An agent's identity is not a name or a username. It is a key, like a keycard or a passport the agent carries. Whoever holds the key is that identity. From the key comes a public address you can share; the secret key is the part you protect. Because the identity is a key and not a platform account, it is portable: the same agent identity works whether the agent's brain is Claude today and Gemini tomorrow.

  1. 1

    You, the owner. This agent is mine.

  2. 2

    The agent's identity, a key it holds.

  3. 3

    The rules: may do X, up to a limit, until a date.

Three things, in order: your identity, the agent's identity, and the rules that connect them.

The five steps

1

Set up your own identity

This is the identity that says these agents belong to you. Connect a wallet, or just log in with Google. Use the same one every time so all your agents sit under one roster.

2

Create your agent's identity

Your agent needs its own key, separate from yours. In a wallet app, create a new account. Its address is your agent's identity; its secret key is what makes it real. Keep that secret safe; you give it to the agent in the last step.

3

Put your agent on your roster

This creates a public, tamper-proof record that the agent is yours. Paste the agent's address, give it a name, choose operated-by, and confirm. You only ever use its public address here, never its secret key.

4

Set the rules

A roster says who the agent is. A rule says what it may do. Pick your agent (straight from your roster), set what it may do, a spending cap, and an expiry. The limit is checked every time it acts, not left to the agent's good behavior.

5

Give the agent its key so it can act

The one technical step. The agent's code needs its secret key so it can prove its identity when it works. Store it where the agent runs, never in a prompt or a chat. Not technical? Hand this step to a developer, or use a template that already knows how to sign.

It works on every platform

Notice what was never mentioned in the steps: which AI you used. That is the point. The identity is the key, not the platform. The same identity, roster entry, and rules apply whether the agent's reasoning comes from Claude, ChatGPT, Gemini, Grok, or DeepSeek, and whether you move it from one to another. You are not renting an identity from a platform that can change the terms. You own it.

Staying safe

  • The secret key is everything. Anyone who has it can act as the agent. Never paste it into a chat or a prompt.
  • Caps and expiry are your seatbelt. Always set them. They protect you if the agent goes wrong or is taken over.
  • You can revoke. If something feels off, remove the agent's permission and it loses access.
  • One identity per agent. Separate keys mean a problem with one never touches the others.
  • Start small. A new agent gets a tiny cap and a short expiry; widen it once you trust it.

Ready to start

Put an agent on your roster, then set its rules.

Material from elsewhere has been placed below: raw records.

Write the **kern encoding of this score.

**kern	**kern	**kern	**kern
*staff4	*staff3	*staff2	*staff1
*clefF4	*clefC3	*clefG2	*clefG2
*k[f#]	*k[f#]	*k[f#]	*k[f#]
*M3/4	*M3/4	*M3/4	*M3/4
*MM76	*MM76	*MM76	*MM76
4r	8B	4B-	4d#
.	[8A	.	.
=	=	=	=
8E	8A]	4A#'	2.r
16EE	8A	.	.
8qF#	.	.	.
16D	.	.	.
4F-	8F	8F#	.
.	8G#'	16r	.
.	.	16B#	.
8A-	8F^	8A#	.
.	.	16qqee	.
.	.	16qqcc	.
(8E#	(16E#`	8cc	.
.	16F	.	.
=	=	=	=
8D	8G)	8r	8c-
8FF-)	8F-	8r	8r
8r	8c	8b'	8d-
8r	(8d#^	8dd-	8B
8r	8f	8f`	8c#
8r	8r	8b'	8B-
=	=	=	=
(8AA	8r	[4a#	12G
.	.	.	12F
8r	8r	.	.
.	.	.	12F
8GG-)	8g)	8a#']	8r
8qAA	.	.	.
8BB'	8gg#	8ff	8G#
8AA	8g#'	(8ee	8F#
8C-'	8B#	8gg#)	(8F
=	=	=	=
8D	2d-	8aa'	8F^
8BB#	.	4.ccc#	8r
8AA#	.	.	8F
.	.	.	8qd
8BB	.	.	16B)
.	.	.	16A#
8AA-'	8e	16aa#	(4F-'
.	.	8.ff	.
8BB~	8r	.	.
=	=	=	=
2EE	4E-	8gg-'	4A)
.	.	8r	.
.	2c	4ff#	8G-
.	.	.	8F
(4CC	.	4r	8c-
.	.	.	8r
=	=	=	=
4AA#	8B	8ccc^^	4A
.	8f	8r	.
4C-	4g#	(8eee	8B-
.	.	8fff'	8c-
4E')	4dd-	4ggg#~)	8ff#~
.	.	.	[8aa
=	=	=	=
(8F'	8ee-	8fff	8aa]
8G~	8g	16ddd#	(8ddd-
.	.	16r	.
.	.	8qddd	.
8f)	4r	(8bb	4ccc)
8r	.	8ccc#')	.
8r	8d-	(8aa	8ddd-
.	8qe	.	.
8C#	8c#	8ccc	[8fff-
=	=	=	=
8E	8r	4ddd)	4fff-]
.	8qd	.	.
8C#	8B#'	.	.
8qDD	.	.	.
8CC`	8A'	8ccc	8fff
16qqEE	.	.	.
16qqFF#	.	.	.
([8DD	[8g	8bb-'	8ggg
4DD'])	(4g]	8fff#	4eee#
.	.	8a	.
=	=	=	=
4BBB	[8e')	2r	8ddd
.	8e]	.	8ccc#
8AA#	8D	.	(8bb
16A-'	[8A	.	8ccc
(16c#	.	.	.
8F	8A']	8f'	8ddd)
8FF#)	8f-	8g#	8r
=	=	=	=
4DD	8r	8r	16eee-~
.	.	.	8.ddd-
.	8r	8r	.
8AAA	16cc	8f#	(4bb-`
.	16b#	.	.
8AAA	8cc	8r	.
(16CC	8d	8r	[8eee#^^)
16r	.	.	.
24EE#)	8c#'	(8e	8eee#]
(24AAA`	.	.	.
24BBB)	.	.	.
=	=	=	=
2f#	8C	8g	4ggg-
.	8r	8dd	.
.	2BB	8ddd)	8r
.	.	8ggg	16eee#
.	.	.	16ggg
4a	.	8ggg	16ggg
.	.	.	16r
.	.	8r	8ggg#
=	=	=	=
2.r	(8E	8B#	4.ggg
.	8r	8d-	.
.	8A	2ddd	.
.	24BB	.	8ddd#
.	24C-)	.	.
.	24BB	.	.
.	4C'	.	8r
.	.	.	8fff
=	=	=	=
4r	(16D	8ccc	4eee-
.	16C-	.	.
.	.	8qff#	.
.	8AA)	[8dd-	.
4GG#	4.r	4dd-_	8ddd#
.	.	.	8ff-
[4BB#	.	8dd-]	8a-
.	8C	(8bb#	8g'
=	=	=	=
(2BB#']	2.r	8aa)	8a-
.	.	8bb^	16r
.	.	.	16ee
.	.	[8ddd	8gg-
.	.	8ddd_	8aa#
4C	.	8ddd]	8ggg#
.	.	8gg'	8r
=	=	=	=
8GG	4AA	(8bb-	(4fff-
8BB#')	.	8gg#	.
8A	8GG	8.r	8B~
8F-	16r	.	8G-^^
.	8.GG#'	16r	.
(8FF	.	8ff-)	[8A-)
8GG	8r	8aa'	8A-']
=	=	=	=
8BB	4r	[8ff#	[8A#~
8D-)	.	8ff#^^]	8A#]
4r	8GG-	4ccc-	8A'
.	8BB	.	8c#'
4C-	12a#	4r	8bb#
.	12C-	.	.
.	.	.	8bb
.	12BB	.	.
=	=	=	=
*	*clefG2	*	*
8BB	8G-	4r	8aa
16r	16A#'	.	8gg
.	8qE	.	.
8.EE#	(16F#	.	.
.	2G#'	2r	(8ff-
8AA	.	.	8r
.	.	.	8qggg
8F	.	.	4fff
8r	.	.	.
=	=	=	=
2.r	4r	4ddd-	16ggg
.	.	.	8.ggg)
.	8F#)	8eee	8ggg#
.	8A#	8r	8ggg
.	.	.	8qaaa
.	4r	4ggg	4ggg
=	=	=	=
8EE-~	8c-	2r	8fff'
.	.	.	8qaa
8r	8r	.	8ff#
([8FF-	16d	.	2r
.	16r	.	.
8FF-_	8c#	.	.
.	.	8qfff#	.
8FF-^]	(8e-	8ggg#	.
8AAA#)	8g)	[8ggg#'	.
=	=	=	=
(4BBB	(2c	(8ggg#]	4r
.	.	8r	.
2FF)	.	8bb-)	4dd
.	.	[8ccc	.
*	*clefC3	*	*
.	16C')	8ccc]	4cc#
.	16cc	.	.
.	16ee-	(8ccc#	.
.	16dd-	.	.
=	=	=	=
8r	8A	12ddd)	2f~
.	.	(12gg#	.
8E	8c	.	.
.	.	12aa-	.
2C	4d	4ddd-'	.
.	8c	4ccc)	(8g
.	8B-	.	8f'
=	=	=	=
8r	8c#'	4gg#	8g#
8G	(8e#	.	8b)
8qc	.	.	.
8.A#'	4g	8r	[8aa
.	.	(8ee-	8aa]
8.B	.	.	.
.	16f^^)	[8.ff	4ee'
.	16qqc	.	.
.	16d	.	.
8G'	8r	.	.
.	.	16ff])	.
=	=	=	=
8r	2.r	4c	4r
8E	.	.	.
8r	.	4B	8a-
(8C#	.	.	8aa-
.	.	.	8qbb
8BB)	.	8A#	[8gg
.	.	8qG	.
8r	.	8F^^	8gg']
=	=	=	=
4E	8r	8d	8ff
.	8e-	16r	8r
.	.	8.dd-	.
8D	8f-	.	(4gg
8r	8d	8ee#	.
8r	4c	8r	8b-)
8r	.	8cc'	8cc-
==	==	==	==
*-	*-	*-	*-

Where this is today: the owner-facing parts (your identity, the roster, the rules) are point and click now. Creating the agent's key uses an ordinary wallet app. The final step, wiring that key into the agent so it can sign its own actions, still benefits from a developer or a ready-made template. Simpler one-click versions of that last step are coming. The foundation, an identity you own that works across every platform, is here now.